# YOUR OBJECTIVE:
Please give only the number of lines in the listing below that contain "PipeReg".

# STUDY MATERIAL:
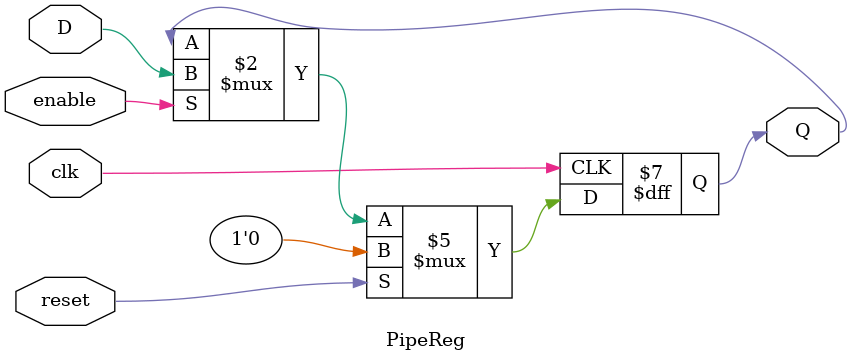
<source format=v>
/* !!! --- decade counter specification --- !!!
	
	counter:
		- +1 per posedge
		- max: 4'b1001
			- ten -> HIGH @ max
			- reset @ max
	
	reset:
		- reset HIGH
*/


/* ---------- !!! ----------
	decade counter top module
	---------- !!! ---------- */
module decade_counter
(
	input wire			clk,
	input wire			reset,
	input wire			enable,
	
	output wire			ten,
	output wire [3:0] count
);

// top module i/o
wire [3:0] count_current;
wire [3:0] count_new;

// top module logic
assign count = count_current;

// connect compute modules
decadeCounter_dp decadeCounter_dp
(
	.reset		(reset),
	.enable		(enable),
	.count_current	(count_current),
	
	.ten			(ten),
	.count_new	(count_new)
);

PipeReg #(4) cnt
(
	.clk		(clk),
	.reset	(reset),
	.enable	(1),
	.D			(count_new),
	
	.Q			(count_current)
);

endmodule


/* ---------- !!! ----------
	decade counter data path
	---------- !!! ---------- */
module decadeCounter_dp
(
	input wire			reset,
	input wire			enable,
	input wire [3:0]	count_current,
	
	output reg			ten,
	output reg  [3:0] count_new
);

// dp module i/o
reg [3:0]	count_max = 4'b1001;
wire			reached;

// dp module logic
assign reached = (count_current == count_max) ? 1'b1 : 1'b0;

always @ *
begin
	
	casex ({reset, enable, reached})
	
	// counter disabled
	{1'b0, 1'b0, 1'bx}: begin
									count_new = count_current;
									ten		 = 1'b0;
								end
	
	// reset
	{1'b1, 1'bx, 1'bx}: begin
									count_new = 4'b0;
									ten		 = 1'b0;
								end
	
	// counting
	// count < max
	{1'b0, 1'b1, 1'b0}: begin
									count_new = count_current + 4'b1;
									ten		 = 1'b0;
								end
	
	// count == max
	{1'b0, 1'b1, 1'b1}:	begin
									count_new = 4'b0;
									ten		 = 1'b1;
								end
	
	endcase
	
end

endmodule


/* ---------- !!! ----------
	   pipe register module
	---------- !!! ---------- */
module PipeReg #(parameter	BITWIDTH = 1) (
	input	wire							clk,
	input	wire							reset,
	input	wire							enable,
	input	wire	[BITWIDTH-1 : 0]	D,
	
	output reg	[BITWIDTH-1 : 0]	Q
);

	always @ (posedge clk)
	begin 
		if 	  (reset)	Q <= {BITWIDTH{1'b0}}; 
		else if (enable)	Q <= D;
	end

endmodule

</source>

==

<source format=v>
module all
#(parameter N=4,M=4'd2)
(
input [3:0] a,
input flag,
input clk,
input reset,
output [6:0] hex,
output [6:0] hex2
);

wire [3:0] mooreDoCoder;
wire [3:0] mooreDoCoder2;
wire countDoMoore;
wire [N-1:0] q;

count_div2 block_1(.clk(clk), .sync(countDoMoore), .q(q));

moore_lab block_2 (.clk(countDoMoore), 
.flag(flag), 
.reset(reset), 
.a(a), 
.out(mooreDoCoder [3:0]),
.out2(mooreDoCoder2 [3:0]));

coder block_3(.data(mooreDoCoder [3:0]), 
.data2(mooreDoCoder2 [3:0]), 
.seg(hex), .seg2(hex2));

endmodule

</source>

# SOLVED PROBLEM:
2